Blanc comme une endive

La France risque de perdre son titre de championne mondiale des endives. La faute à Poutine.

Depuis l’invasion de l’Ukraine et la flambée des prix de l’électricité, les grosses endiveries tricolores menacent de mettre la clé sous la porte.

On le sait peu, mais la quasi-totalité des endives présentes sur les étals sont industrielles. Plus fort encore, 50 méga-endiveries, employant chacune entre 30 et 50 salariés, fournissent à elles seules les trois quarts de la production annuelle, qui est de 150 000 tonnes. Or ces mastodontes sont des gouffres énergétiques. Pour produire 1 tonne d’endives industrielles, comptez 590 kilowattheures. En clair, une endiverie géante qui tourne à 3 000 tonnes par an flirte avec les 2 millions de kilowattheures annuels.

L’Etat a bien prévu un coup de pouce pour les agriculteurs et les éleveurs les plus énergivores, mais cela reste insuffisant pour couvrir les dépenses astronomiques en électricité des endiveries qui font plus de 400 tonnes par an.

Au fait, pourquoi a-t-on besoin d’autant de kilowattheures pour faire pousser une endive ? Pour en vendre toute l’année. Sitôt récoltées, en automne par d’immenses arracheuses, les racines d’endives peuvent rester jusqu’à huit mois dans de gigantesques frigos, qui consomment un maximum d’electricité.

En fonction de la demande, l’endivier prélève ensuite les racines dans les frigos, pour les placer en chambre de forçage. Elles y passent trois semaines dans le noir, immergées dans un liquide nutritif maintenu à 20 °C. Comptez 6 000 litres d’eau par tonne de chicons, l’autre nom des endives.

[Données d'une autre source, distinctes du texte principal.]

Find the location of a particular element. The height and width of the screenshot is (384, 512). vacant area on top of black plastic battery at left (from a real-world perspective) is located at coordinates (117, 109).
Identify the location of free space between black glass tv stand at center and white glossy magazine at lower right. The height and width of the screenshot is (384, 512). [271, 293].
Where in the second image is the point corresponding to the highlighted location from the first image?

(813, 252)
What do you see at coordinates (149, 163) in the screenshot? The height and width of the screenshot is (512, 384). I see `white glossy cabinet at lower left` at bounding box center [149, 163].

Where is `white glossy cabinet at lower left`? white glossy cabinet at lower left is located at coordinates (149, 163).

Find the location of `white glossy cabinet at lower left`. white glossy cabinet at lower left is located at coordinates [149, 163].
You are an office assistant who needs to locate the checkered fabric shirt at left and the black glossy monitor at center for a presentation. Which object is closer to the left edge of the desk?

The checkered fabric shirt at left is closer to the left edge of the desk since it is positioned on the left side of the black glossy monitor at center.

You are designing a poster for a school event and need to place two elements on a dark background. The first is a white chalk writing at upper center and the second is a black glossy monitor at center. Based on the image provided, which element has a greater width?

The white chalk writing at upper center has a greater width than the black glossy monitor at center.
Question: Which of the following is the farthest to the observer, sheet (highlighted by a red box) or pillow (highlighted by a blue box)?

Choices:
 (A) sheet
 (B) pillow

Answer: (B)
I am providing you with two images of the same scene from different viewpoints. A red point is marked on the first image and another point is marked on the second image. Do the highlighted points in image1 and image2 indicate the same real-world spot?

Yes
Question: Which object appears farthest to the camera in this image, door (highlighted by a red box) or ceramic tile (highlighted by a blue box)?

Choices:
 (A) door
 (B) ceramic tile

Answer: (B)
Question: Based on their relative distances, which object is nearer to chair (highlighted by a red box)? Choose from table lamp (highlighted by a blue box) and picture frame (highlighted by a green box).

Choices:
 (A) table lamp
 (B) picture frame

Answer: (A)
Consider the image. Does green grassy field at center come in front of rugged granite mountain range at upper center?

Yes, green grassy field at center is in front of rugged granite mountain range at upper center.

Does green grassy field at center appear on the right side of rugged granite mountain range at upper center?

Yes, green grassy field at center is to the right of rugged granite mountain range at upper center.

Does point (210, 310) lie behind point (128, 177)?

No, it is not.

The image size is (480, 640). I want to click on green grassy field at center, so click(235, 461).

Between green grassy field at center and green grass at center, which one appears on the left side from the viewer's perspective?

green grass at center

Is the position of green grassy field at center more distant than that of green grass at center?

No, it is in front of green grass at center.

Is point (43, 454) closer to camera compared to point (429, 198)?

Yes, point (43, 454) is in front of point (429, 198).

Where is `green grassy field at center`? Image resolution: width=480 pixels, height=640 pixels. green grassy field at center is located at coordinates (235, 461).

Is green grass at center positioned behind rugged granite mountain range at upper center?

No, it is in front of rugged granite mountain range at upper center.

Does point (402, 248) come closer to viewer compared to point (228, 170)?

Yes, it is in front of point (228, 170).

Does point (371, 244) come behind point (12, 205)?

Bref, le troisième légume le plus consommé en France est un cauchemar environnemental : énergivore, boit-sans-soif et, en prime, accro aux pesticides. Les graines d’endives semées au printemps ne supportent pas les mauvaises herbes, il leur faut un champ récuré comme un sous neuf. Et 20 % des chicons cultivés en France sont issus de graines bricolées par fusion cellulaire entre un tournesol et une chicorée afin de bien résister aux arrosages d’herbicides.

Des semences qui, comme 80 % des variétés d’endives, ont été savamment mises ou point par le français Limagrain-Vilmorin, quatrième semencier mondial, avec 1,9 milliard d’euros de chiffre d’affaires.

Et que dire de la consommation de plastique ? La plupart des chicons sont en effet emballés dans du polypropylène anti-UV pour garder leur blancheur le plus longtemps possible.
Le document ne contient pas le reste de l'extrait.